Created by Alexander Woo and Max Borenstein, Infamy also features a wonderfully varied range of responses from the Japanese nationals and Japanese Americans in the camps. While Henry hardens against the U.S. government, especially after he’s tortured by the FBI, Chester relinquishes his anger at the blatant racism he’s subject to in order to provide for his family. (It doesn’t feel at all incidental that Infamy makes its Asian American protagonist a romantic hero, given American culture’s decades-long reluctance to see Asian men as sexually attractive.) Chester’s rebellious childhood friend, Amy (Miki Ishikawa), finds herself working for the U.S. military in a secretarial role. A San Francisco native (Christopher Naoki Lee), scoffing at what he deems the complacencies of the small-town Terminal Islanders, attempts to rally the other internees in protest. Chester’s mother, Asako (Naoko Mori), quickly embraces her new community. And Takei, in a small role, serves as a charismatic elder. (Takei isn’t the only cast member with a personal connection to internment: Mio’s grandfather lived on Terminal Island himself and was later taken to the concentration camp at Manzanar.)

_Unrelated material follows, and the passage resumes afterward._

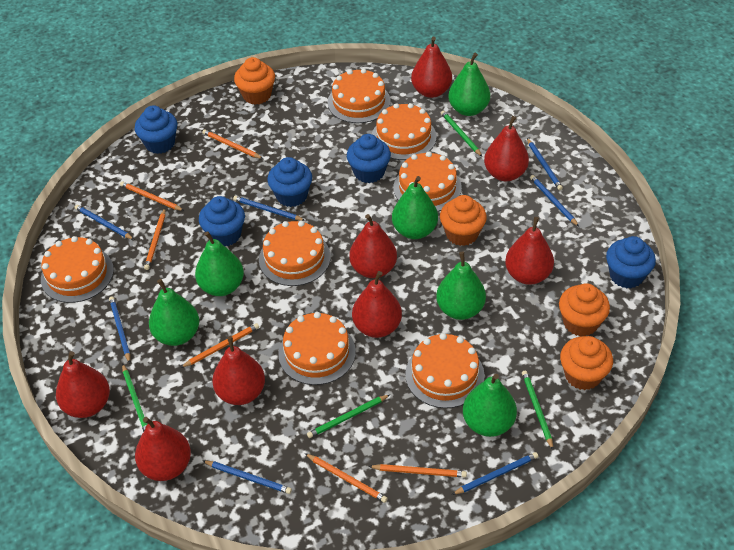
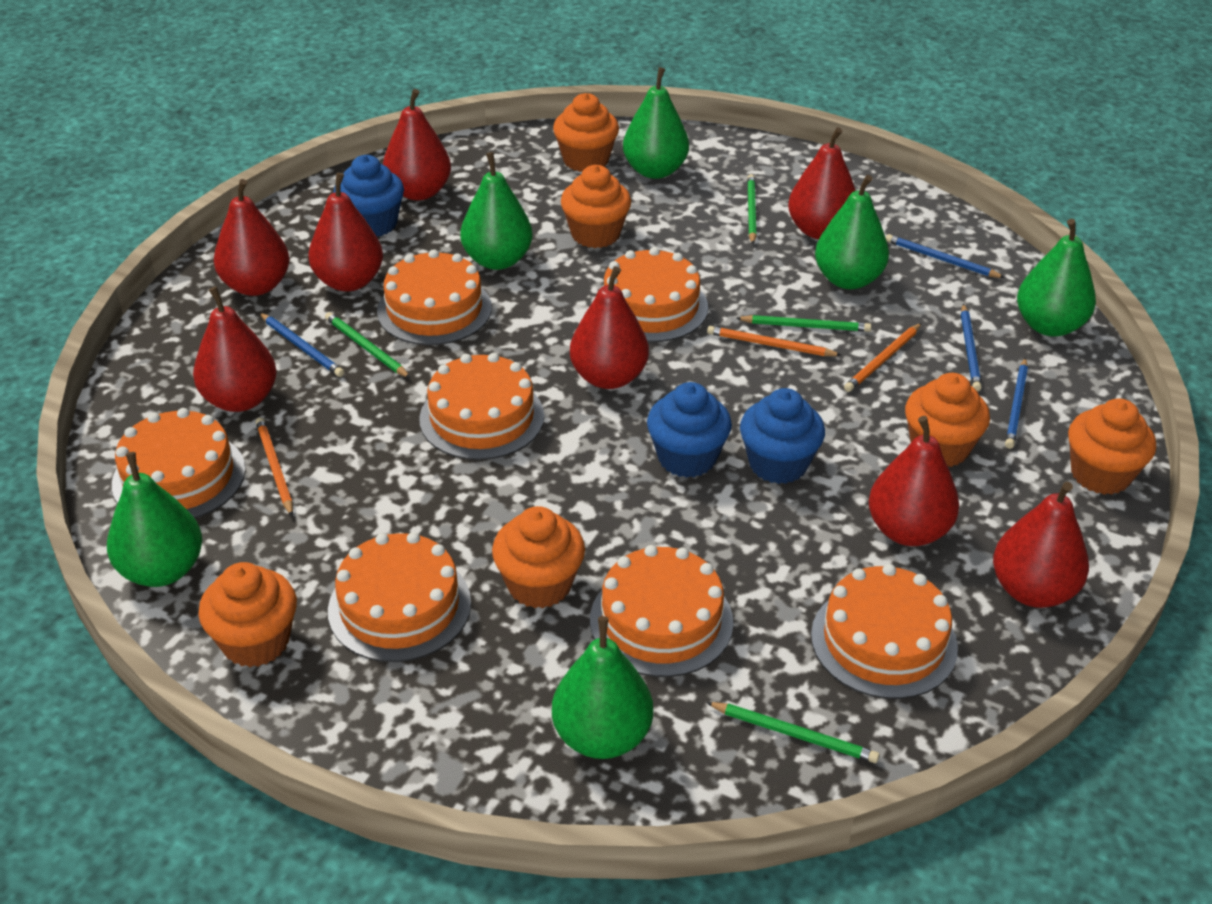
blue cupcake: [135,105,177,154] [199,196,245,246] [268,157,312,207] [347,134,391,183] [606,236,656,288] = 5 -> [333,155,404,237] [647,382,732,478] [740,388,825,484] = 3
blue pencil: [75,205,134,240] [109,296,130,363] [203,461,292,494] [233,196,305,221] [452,452,538,495] [527,138,563,190] [530,175,579,226] = 7 -> [260,313,344,377] [886,234,1005,278] [961,304,982,391] [1005,358,1028,449] = 4
orange cupcake: [234,57,275,105] [440,195,487,246] [559,283,610,337] [560,336,613,390] = 4 -> [198,562,297,667] [492,506,585,608] [553,93,619,172] [561,165,631,248] [905,373,990,467] [1068,399,1156,495] = 6
orange pencil: [120,181,184,211] [144,208,166,270] [180,323,259,368] [202,129,263,159] [305,453,388,503] [368,464,467,477] = 6 -> [255,417,293,516] [707,326,842,356] [844,323,921,392] = 3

Enacting its vengeances in gruesome yet ineffably elegant ways, the monster, too, is slowly but satisfyingly revealed to have its own poignant motivations. The sixth episode, the first half of which is entirely in Japanese, represents exactly the kind of visionary storytelling the show’s premise augurs. And though it must limit casting directors’ choices, it also feels special that all of the Japanese and Japanese-American characters are played by actors of Japanese heritage, culled from at least four continents.

But it also becomes increasingly clear that Infamy is more a family-centric drama than a historical narrative. In fact, most of the supernatural elements could conceivably have taken place even if the Nakayamas had never moved to the U.S., though the inciting calamity is arguably dependent on the separate historical phenomenon of picture brides (another consequence of American xenophobia). Due to television’s reach and accessibility, there’s no mistaking that Infamy will instantly become one of the most widespread narratives about Japanese-American incarceration, and I remain mixed about whether that’s a good thing or not: Is it more urgent to show the trauma of internment, or to, as the series does, focus on how internees coped through dances, baseball games, and, in a fun reversal, movie nights where Japanese actors dub an American movie in comically exaggerated voices? The series doesn’t minimize the internees’ hardships, even if it somewhat underplays them. But it’s also a little strange to see the only major piece of pop culture about Japanese-American incarceration imply that its characters have even scarier things to worry about.